• **TESTO DI PARTENZA**:
--

Un’amicizia che si propaga dunque dalla terra natale alla terra d’esilio, Bologna, piena di novità, di spazio per le proprie mire, luogo in cui rifuggire da tutti gli stereotipi e i vincoli che la provincia trascina con sé.
Sarà proprio nella città scelta come meta universitaria che i due prenderanno strade diverse e inizieranno a scoprire le proprie velleità: da un lato avremo dunque il ritratto di un filosofo marxista, innamorato casualmente della materia, mentre dall’altro quello di uno scrittore nichilista che trova varie giustificazioni per spiegare il suo desiderio di scrivere.
“Mi hai sempre raccontato di quanto fosse stato casuale il tuo incontro con la filosofia: leggevi i libri di tuo padre nelle notti in cui faticavi a smaltire la cocaina. Il cuore accumulava battiti, la mente si perdeva in ragionamenti astrusi, fra i viluppi di pensieri si stagliava il materialismo storico; ben presto i concetti furono gli ospiti delle nostre serate, animarono le discussioni.”
L’evoluzione del rapporto porta con sé anche gli effetti della crescita dei due personaggi; accade così che la vita li metta a dura prova a causa di malattie dei propri familiari, di assenze, di lutti. In uno scambio vicendevole di mani sulle spalle e di reazione alle morti, si vede piano piano l’antologia degli affetti decimarsi pur lasciando piena traccia. I padri e le madri, di cui a volte si parla in modo impersonale, sembrano quasi assumere il valore archetipico, una sorta di figura decontestualizzata dalla specifica famiglia. Ruoli però a volte esageratamente incancreniti all’interno di famiglie scalcinate che per tutto il romanzo sembrano la rappresentazione del disagio più totale, descritto a volte con un’eccessiva e sgradevole attenzione per gli organi genitali maschili.
Per il protagonista-narratore, l’amico filosofo appare dunque come il fulcro ravvivante la propria esistenza: un elemento motivazionale, la miccia delle proprie scelte, la fucina delle proprie ideologie, la genesi di ogni propria scoperta. Il tutto fino alla rottura più completa e inevitabile che purtroppo la morte porta con sé. Proprio a seguito della tumulazione, l’io ipetrofico del narratore ha bisogno di ripercorrere e chiarire tutto il percorso di questa bislacca amicizia, quasi con un intento di distruzione dell’altro.

--

• **ISTRUZIONI**:
(A) Estrai dal testo sull'amicizia tra il narratore e l'amico filosofo il brano che va da "Un’amicizia che si" a "trascina con sé.", copiandolo parola per parola.
(B) Prosegui il testo sull'amicizia tra il narratore e l'amico filosofo da dove finisce.

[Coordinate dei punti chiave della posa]
--

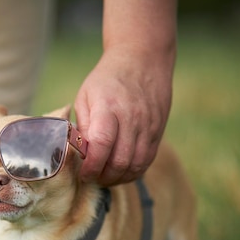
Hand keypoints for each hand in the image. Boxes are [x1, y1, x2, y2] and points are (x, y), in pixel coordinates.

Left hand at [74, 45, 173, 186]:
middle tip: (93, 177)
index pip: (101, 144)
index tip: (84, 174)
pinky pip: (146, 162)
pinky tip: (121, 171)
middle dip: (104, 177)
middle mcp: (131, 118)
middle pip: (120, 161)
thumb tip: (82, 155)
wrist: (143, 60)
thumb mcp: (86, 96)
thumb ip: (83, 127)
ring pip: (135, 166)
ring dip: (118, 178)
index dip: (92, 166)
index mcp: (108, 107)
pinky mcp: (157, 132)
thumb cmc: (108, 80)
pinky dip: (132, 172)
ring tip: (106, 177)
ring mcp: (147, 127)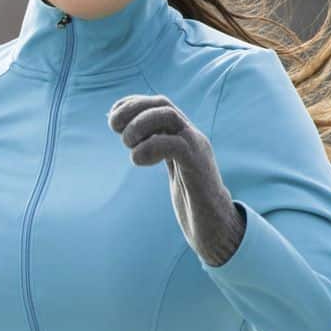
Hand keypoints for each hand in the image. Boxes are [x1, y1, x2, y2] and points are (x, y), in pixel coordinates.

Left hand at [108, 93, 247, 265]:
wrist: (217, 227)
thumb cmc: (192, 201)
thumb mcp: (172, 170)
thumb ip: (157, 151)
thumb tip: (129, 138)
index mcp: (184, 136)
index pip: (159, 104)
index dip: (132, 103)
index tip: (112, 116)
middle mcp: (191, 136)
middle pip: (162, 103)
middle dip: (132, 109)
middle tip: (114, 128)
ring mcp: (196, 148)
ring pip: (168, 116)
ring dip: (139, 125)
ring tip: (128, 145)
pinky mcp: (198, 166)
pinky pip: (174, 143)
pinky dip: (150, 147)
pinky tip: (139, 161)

--

• **RISPOSTE AI COMPITI**:
(A)
Un’amicizia che si propaga dunque dalla terra natale alla terra d’esilio, Bologna, piena di novità, di spazio per le proprie mire, luogo in cui rifuggire da tutti gli stereotipi e i vincoli che la provincia trascina con sé.

(B)
“La mia maschera di banalità – il bohémien a cui bastava la trasgressione di una serata di alcol, droga e truci propositi – stava andando in pezzi? Per anni aveva funzionato: in provincia il personaggio interpretato poteva essere rudimentale. Qui non era sufficiente, bisognava costruirsi un’immagine sofisticata, identificarsi completamente con le proiezioni, per far sì che la recita si ravvivasse nella farsa.”
Non abbiamo lunghe descrizioni o capitoli ampi. Tutto dovrebbe perciò snodarsi negli anni in maniera fluida e raccontarci cosa accade alla relazione tra i due giovani durante l’università. Da giovani lettori con qualche aspetto in comune con i due protagonisti, dovremmo sentirci pienamente coinvolti nelle vicende. Eppure così non accade.
Il libro non si trasforma in medium perfetto per il lettore, ma diventa un muro pesante con cui dover fare i conti a fatica. Il romanzo rischia così di apparire un’opera finta, costruita stilisticamente a tavolino in maniera sofisticata e quasi farsesca per superare la banalità di un rapporto amicale. È proprio lo stile (con termini ed espressioni come “sdilinquirmi“, “protervia“, “rabberciata“, “elzeviri“, “una scimmia berciante“, “abborracciati“, “il ritmico peana della macchina“, “il pastrano igienizzato“, “un mantice che insuffla la vita“, solo per citarne alcuni) che blocca totalmente qualsiasi istinto empatico e di sincero interesse per la storia da parte del lettore.
Persino quello che sembra essere un tentativo di riflessione sul ruolo dello scrittore e sul valore del filosofo risulta mancato e indotto in maniera poco naturale.
Infine, dopo pagine di dissertazioni legate ai membri maschili e agli orifizi anali, si ha quasi il dubbio che tutto sia stato furbescamente costruito per stimolare nel lettore un totale allontanamento dal narratore e dal suo solipsismo.